Search code examples
javaneo4jsubgraph

Induced subgraphs in neo4j


I have a graph in neo4j, and for a given node N, I would like to find all nodes that are reachable in a path of no longer than P steps from N, as well as all links between that set of nodes. It seems like this could be possible with either Cypher or the Traversal framework; is one preferred over the other? I'm doing this from Java with an embedded database, and I will need to perform further queries on the subgraph.
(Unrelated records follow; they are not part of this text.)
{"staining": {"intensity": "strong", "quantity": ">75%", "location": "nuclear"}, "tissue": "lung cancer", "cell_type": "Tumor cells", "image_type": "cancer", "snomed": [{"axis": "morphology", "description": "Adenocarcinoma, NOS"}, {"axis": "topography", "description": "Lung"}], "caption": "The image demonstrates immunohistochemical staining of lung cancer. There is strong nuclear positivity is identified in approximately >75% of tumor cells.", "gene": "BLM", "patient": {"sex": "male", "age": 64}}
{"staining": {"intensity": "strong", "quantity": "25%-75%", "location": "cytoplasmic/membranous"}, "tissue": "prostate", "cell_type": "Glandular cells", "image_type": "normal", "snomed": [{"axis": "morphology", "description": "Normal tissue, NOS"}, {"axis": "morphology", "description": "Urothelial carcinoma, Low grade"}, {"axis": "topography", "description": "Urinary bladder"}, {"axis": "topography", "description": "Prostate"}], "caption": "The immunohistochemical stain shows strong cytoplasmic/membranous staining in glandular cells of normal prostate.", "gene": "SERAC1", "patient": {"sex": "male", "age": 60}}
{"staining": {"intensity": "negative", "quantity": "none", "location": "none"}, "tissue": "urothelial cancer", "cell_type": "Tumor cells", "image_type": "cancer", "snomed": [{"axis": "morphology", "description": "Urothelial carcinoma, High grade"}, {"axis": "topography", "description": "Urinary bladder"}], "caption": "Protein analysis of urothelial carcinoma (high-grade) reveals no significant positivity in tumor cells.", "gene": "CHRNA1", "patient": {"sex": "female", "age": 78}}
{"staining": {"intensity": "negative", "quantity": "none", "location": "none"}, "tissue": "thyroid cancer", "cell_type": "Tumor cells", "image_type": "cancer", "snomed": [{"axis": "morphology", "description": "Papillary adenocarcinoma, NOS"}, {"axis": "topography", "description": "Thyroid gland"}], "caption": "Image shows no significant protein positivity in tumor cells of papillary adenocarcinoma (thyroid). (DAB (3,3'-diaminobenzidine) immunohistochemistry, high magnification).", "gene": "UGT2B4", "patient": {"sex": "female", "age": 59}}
I've poked around and haven't found any conclusive answers.


Solution

  • I think cypher is the most concise way of getting your desired data, querying for variable length paths, some collecting and refining:

    If n is the internal id of your node N and your P is 5:

    START begin = node(n)             // or e.g. index lookup
    MATCH p = (begin)<-[r*..5]-(end)  // match all paths of length up to 5
    WITH distinct nodes(p) as nodes   // collect the nodes contained in the paths
    MATCH (x)<-[r]-(y)                // find all relationships between nodes
    WHERE x in nodes and y in nodes   // which were found earlier
    RETURN distinct x,r,y             // and deduplicate as you find all pairs twice
    

    It might not be the most efficient way, but at least the execution plan explanation in http://console.neo4j.org/ suggests that the y in nodes is considered before the MATCH (x)-[r]-(y).

    I couldn't think of a way to avoid matching the relationships twice, therefore the distinct in the return statement.